San Michele Arcangelo aveva sostituito il culto della dea Cerere, divenendo il protettore principale dei contadini e delle loro coltivazioni. Preghiere, novene, processioni di penitenza, riti sacri in suo onore non erano sufficienti per tenere lontano il nemico (demonio) che si presentava come grandine, gelate, siccità, incendi. Il maligno si annidava tra e dentro i campi pregni di frutti da raccogliere. Per cui bisognava cacciarlo con azione umana diretta. Infatti, nei giorni di vigilia delle ricorrenze festive di San Michele 8 maggio e 29 settembre,  all’ora dell’Avemaria della sera, agricoltori,  pastori e buona parte della popolazione rurale si recavano nei campi per cacciare, secondo le loro usanze, le streghe e le incantatrici. Solevano suonare campane, campanelli, cembali, timpani, tamburi di rame, ed ogni oggetto rumoroso, urlando a squarciagola come forsennati la parola “macconneccio”, a “voler dire vai via maligno e lascia immune la “polenta (macco), i frutti (neccio)”. Con quel fiero baccano e con quelle voci e sicuri del sostegno di San Michele, speravano di mettere al sicuro da qualsiasi stregoneria i due cibi che formavano il loro nutrimento.

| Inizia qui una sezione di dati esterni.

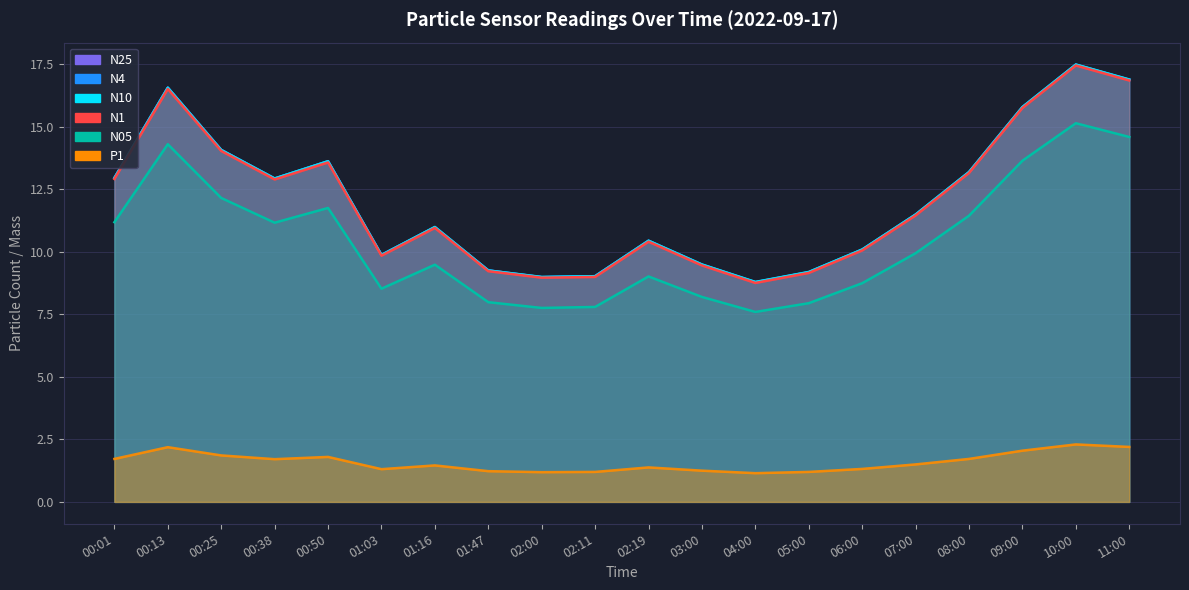

True or false: N25 has a value of 9.2 at 05:00.

True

Questa particolare ed antichissima usanza, anche, gravinese si è persa nel corso dei secoli ma si è tramandata, per via orale,  di anziani agricoltori e pastori. Sopravvive presso alcune comunità delle Alpi Apuane delle province di Lucca e Massa Carrara.

 

Gravina 25 aprile 2016                                      Fedele RAGUSO

 

 

Commenti (1)
I falsi storici hanno ancora cittadinanza
1Lunedì, 02 Maggio 2016 07:45
Pinuccio Massari

Mentre la testata continua a sfogliare pagine dal libro scritto da Fedele Raguso sulla chiesa grotte di san Michele, mi permetto far rilevare come il titolo del libretto è falso. Sono in grado di documentarlo, a differenza di chi scrive libri di storia e non cita le fonti o non inserisce, come nel caso di specie, le note bibliografiche a cui ha fatto riferimento o da cui ha attinto le notizie, attraverso una fonte autorevole. Giorgo Otranto, docente universitario emerito, nonchè studioso e profondo conoscitore del culto micaelico, nel 2012, per conto dell'editore De Luca di Roma, ha pubblicato una ricerca, appartenente alla collana Santuari d'Italia, sui santuari micaelici di Puglia. La fonte è talmente autorevole che non da adito a confusioni e commistioni. La pubblicazione del professore Otranto, stilata secondo il criterio dell'ordine alfabetico dei paesi in cui si è ritenuto ravvisare di poter definire una chiesa dedicata all'Arcangelo Michele, santuario, non cita e non menziona la città di Gravina. Segno che quella chiesa, presente nella nostra città, non solo non ha mai avuto, per volere di qualche vescovo, il titolo di santuario, ma neanche gli storici seri e accreditati hanno trovato tracce di tradizioni orali o popolane che avessero potuto dar adito perchè la chiesa grotta di Gravina potesse essere stata definita santuario o assurgere ad un titolo, sia pure coram popiulo. Quindi, nè secondo l'artico 1230 del Codice di Diritto Canonico e nè per credenze e tradizioni popolari si è fregiata o è stata fregiata di un titolo importante. Il caso di san Michele delle grotte è analogo alla chiesa della Madonna delle Grazie. Anche questa, mai definita, attraverso documenti episcopali o per altre vie, santuario, nonostante qualcuno, compreso il Raguso, si ostini a definirla santuario, nel pieno di quelle che sono scorrettezze storiche, che solo falsi storici, mercenari e commercianti di notizie sono in grado di mettere in giro, quasi fosse merce comune da propinare, a buon mercato a chiunque. L'estensore di questo ultimo testo, smentisca e chiarisca il senso del suo dire. Citi le sue fonti, i documenti da cui si evincono certe notizie; i documenti che contengono queste notizie e dove sono ubicati, senza millantare e senza rimettere ad altri responsabilità che non hanno.


 




 


Per ragioni di spazio non sono state pubblicate le fonti. In ogni caso le ragioni delle notizie sono ampiamente registrate nel volume “Il culto di San Michele Arcangelo dal Gargano ai confini Apulo-Lucani” curato da G. Otranto, F. Raguso, M. D’Agostino – Bari 1990. In questo volume il Sig. Massari può trovare sia le fonti archivistiche, sia la bibliografia storico letteraria relative al culto di San Michele della grotta – Santuario di Fondovito.